GANGWON, Republic of Korea - Gen. Robert "Abe" Abrams, commanding general, U.S. Forces Korea, United Nations Command, and Combined Forces Command awarded select Warriors for their dedication to duty and the safety and well-being of our Korean friends and neighbors during the Gangwon wildfire.
Abrams presented Soldiers with certificates of commendation and commanders coins on behalf of the Republic of Korea Army Joint Chief of Staff Gen. Park, Hanki, who was unable to be present for the ceremony.
"Our ability, your ability to quickly react to a request from the ROK JCS (Joint Chief of Staff), to get aircraft in the air to help put out fires was incredible," said Abrams. "We're able to do that because were focused on readiness."
Although readiness is essential, USFK personnel also have a responsibility as members of the Alliance to lend support to the Korean people when requested or necessary.
"Our small contribution (to the wildfire) reaffirms the message that we are not just here as part of the warfighting alliance," he explained. "We are truly one team and we are committed to the defense of the Republic of Korea and taking care of its people. All of you should take immense pride in the support we provided to the firefight."
Soldiers with 2-2 Assault Helicopter Battalion and 3-2 General Support Aviation Battalion, 2nd Combat Aviation Brigade, 2nd Infantry Division/ROK-U.S. Combined Division, mobilized to support efforts to contain and extinguish wildfires in Gangwon province, northeast of Seoul, April 5-6.
"It's important we use our training and resources to partner with our allies when real-world issues like this arise," said Col. Chad G. Carroll, Cleburne, Texas native, U.S. Forces Korea public affairs director, in a recent press release. "Being able work side by side with our partners demonstrates the iron-clad alliance between the ROK and the U.S."
The aviation brigade sent four helicopters and 21 Soldiers to partner with the Republic of Korea Army III Corps Command.
Chief Warrant Officer 2 Johnta Daniels, Jacksonville, Florida native, UH-60 Blackhawk helicopter pilot, 2-2 AHB and his crew were the first to jump into action.
"We were on our final day of training at Rodriguez Live Fire Complex when we were notified of the mission," said Daniels. "We operate with Koreans on a regular basis. It has always been training, which prepared us for real-world missions like this."
Aircraft crews used Bambi buckets to collect water from a nearby river to douse the blaze.
"It was a joint effort between our ROKA counterparts and ourselves (U.S. Army), safely coordinating a constant flow of water with minimum delays," said Daniels. "Once we established a pattern, we saw results."
First-term Soldier, Pfc. Nicholas Day, Houston, Texas native, UH-60 Blackhawk helicopter maintainer, 2-2 AHB, assisted as a crew chief, securing systems on the aircraft.

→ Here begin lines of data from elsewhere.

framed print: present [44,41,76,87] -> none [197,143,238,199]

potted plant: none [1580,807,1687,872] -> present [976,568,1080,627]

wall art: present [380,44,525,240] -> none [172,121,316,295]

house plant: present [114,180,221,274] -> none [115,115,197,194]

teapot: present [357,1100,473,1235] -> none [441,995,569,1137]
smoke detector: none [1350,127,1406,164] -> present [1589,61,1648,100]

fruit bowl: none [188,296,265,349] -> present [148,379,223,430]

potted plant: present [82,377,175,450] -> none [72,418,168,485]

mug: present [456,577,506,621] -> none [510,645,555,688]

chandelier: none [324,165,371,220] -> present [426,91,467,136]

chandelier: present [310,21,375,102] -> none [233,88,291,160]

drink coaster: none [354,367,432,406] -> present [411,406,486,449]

"I see the importance of the training we do," said Day. "People's homes and lives were being destroyed, so it was crucial that we do our jobs and do them well because of what was at stake."
"Nearly 4,200 people were evacuated and one person died, authorities said, while 35 were injured," according to Channel News Asia.
ROKA III Corps Commander Lt. Gen. Kim, Seung-gyum, recognized a familiar face while acknowledging the helicopter crews.
"I remember you," referring to Capt. Julia McKusick, Colleyville, Texas native, Company A commander, 2-2 AHB, and her assistance with a crash-landing last year.
Kim shared words of encouragement to all those involved in efforts to extinguish the blaze.
"You are the heart of the ROK-U.S. Alliance," said Kim. "Thank you all for your help and showing how strong we can be when we come together."